Musa do topless vai desfilar no verão 2014

Cineasta diz que Rio está cada vez mais careta e avisa que gringos vão achar os cariocas ultrapassados

Por O Dia

Rio - Ela é carioca, mas recentemente trocou a vida de executiva em São Paulo para viver de
cinema. E circo. E praia. De peito aberto. A jornalista Ana Paula Nogueira, hoje cineasta, ganhou as páginas de jornais e sites na dia 21 ao se tornar protagonista de um protesto caído (com trocadilho): um ‘toplessaço’ em Ipanema, que contou com a presença de apenas meia dúzia de mulheres — eram esperadas 8 mil.

Contrariada com a baixa adesão numa Ipanema, segundo ela ,“cada vez mais careta”, Ana Paula decidiu encampar de vez a luta contra a hipocrisia que rola não apenas nas praias cariocas, mas na cidade que vai receber cada vez mais turistas no ano que vem. “Os brasileiros da Vieira Souto viajam para fazer topless em Ibiza, mas se alguma mulher faz em Ipanema logo é xingada.
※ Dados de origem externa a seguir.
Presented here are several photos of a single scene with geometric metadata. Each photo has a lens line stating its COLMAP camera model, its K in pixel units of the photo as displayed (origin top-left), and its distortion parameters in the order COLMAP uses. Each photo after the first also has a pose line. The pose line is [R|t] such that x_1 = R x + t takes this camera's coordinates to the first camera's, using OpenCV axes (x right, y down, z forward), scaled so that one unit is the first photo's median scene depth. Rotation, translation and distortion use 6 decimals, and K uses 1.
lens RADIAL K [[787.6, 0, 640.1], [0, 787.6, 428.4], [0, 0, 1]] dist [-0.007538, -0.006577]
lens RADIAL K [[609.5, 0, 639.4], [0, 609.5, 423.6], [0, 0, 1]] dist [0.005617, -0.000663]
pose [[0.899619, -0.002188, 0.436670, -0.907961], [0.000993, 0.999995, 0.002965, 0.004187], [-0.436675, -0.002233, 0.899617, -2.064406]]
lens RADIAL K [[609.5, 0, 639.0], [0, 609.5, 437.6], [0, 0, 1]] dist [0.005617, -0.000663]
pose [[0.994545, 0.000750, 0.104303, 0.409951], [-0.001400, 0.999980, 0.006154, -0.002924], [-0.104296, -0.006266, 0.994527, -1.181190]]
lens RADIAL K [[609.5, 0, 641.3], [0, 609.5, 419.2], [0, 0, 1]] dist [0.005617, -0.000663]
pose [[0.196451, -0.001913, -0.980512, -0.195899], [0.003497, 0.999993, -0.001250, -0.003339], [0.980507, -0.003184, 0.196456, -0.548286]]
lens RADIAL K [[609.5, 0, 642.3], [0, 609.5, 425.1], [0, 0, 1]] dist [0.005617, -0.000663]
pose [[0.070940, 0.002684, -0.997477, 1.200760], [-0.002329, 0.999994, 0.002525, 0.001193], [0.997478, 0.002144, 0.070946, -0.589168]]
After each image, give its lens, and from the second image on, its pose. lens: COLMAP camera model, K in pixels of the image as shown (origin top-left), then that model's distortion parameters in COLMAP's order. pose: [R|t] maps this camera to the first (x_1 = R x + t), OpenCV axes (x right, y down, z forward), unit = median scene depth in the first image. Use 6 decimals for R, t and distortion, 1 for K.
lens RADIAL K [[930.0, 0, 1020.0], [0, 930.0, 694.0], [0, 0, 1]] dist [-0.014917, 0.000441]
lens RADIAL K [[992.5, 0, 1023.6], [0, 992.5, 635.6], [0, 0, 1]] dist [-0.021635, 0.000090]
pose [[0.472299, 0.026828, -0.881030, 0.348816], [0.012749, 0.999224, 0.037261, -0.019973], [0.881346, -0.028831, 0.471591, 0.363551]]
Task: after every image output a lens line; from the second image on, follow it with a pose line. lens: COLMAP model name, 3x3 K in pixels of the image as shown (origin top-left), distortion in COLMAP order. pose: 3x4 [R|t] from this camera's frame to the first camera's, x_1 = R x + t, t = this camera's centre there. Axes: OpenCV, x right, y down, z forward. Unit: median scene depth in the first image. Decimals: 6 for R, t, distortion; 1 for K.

Vamos receber milhões e milhões de turistas e fazer papel de jeca? Era só o que me faltava”, questiona.

Politizada, a cineasta não se vê como feminista ou revolucionária. Na parede de seu loft no Cosme Velho, uma frase grafitada de Clarice Lispector chama a atenção e resume bem a postura da balzaquiana de 34 anos: “Liberdade é pouco. O que eu quero ainda não tem nome”.

A intenção de Ana Paula é chamar a atenção do prefeito Eduardo Paes e do governador Sérgio Cabral para liberar o topless e proibir a caretice nas areias. “Gosto da Leila Diniz, que nunca levantou bandeiras e sempre dizia o que pensava. O problema é que a maioria das feministas quer conquistar espaço na base da porrada. E também não sou revolucionária por colocar o peito para fora. Isso é uma coisa muito pequena”, diz ela. Ana Paula tem posições progressistas também em relação a temas como legalização das drogas, do aborto e do casamento gay, que têm avançado em países como o Uruguai, com o presidente José Mujica. Mas prefere ficar apenas no topless. Já arrumou confusão suficiente, diz.

“Nunca vi tanta falsidade no Rio, tanto santo. Nem quando fui visitar as igrejas de Ouro Preto. Não vou levantar essas bandeiras, mas não pode favelado com baseado na mão levar tapa na cara de policial e playboy não levar. E pobre morrer em aborto mal feito e patricinha ir a clínica na Zona Sul. E a gente finge que não vê”.

5 MINUTOS COM: ANA PAULA GONÇALVES NOGUEIRA

‘VAMOS VER SE A GENTE PARA DE CARETICE’

Cineasta diz que esperava mais gente aderindo ao toplessaço e que tirou o sutiã no dia
21 para o Brasil não fazer vexame internacionalmente.

1. Por que você decidiu abraçar essa causa?
— Eu sempre fiz topless no exterior e e me perguntava por que no Rio, a cidade que eu
amo, que é referência em turismo, eu não posso fazer? Quando soube do evento e resolvi
aderir. Cheguei atrasada e me surpreendi ao ver que nenhuma mulher tinha tido a coragem
de tirar o sutiã e que o evento havia micado. Para não virarmos piada internacional,
resolvi ser a primeira.

2. Você acha que o Rio, que sempre ditou moda, está meio careta?
— Acho que vivemos um dos momentos mais caretas dos últimos anos. Temos uma elite muito
“falsa”, conservadora, e a galera que ia ao Posto 9 já não é mais a mesma. Tudo é muito
artificial.

3. Você diz que não quer se meter em outras polêmicas, mas fez críticas à forma como a
sociedade trata questões como drogas e casamento gay.
— Os direitos têm que ser iguais para todos, pois culturalmente fingimos que não vimos
quando a coisa é feita entre pessoas consideradas de um nível social mais alto. Ou
mesmo quando são feitas entre artistas. E isso vale também para mim!

4. Agora você só irá à praia sem o sutiã?
— Pretendo. Vamos ver se a gente para de caretice.